Esse cenário se configura como um impasse, já que arte hoje é sim uma disciplina que exige o estudo de conteúdos específicos, como os que estão presentes hoje na BNCC e anteriormente nos PCNs, tais como: explorar as produções visuais de tempos diferentes e contextos culturais distintos; compreender as linguagens da arte e a influência da tecnologia; conhecer as diversas matrizes estéticas e culturais; estudar as relações entre arte, mídia, mercado e consumo; analisar o sistema da arte, reconhecer questões acerca do patrimônio material e imaterial; refletir acerca de questões políticas, sociais, econômicas, científicas, tecnológicas e culturais a partir de produções artísticas; experimentar e investigar processos de criação a partir de atividades práticas; e analisar a produção imagética elaborada no decorrer da história da arte.


Portanto, diante do extenso conjunto de conteúdos que compõem o campo do ensino de artes visuais, precisa-se de tempo e desenvolvimento, tanto dos professores de arte como dos alunos, para realizar a aprendizagem na área. O que configura que a ideia da arte como matéria à serviço de outras disciplinas se consolida como uma concepção errônea, já que a disciplina também tem conteúdos como as demais, logo, precisa do mesmo espaço dentro das matrizes curriculares.

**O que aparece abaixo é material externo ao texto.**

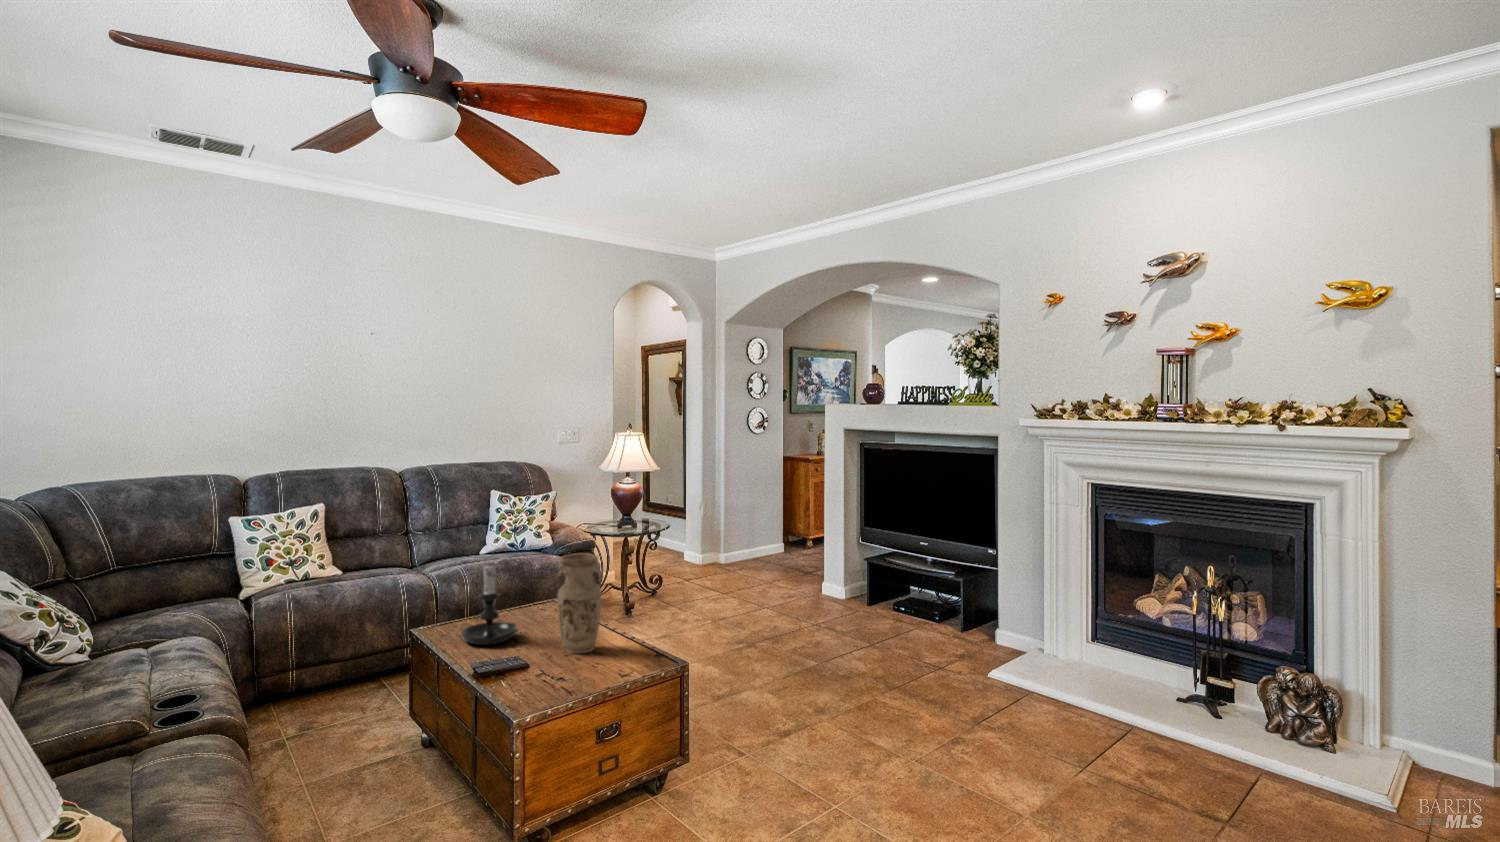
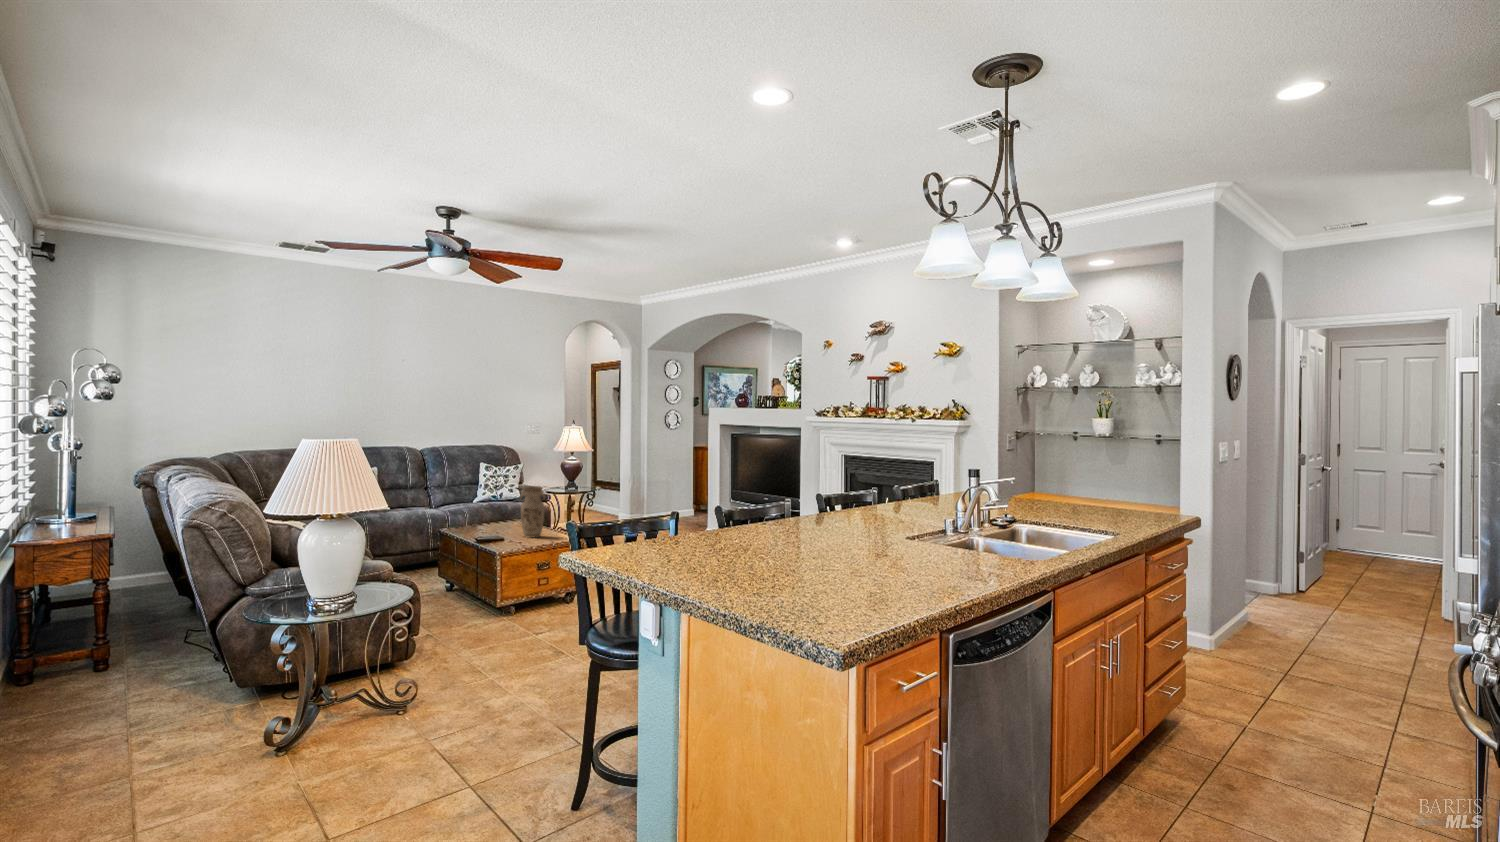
candle holder: present [461,565,518,645] -> none [469,490,500,534]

Além de que a ideia da arte como apenas manualidade também pode ser considerada equivocada, já que os próprios conteúdos presentes na BNCC demonstram que arte vai além do manual, também aborda história, análise, reflexão, pesquisa e investigação. Por isso, não justifica a visão do professor de arte como alguém responsável pelas atividades manuais de decoração do espaço escolar ou suporte das demais áreas de conhecimento.


A grande questão é: que tal o espaço escolar ser usado por todos os professores? Por que não promover a integração com o espaço da escola a fim de ser ocupado por todas as disciplinas com seus projetos? No lugar de um decorar por decorar, por que não utilizar as paredes, os murais e os pátios para o desenvolvimento de projetos com os alunos que promovam a reflexão do que foi estudado, ou no caso da gincana, por que os espaços nos quais a Diretora pediu para serem decorados não se tornem parte da atividade? Não mais na repetição do “decorar/enfeitar”, mas com proposta educativa de intervenção no espaço cotidiano dos alunos, ou seja, a escola como um espaço expositivo de reflexão ou, nessa situação, um espaço para apresentar os processos e resultados das atividades realizadas pelos estudantes no evento.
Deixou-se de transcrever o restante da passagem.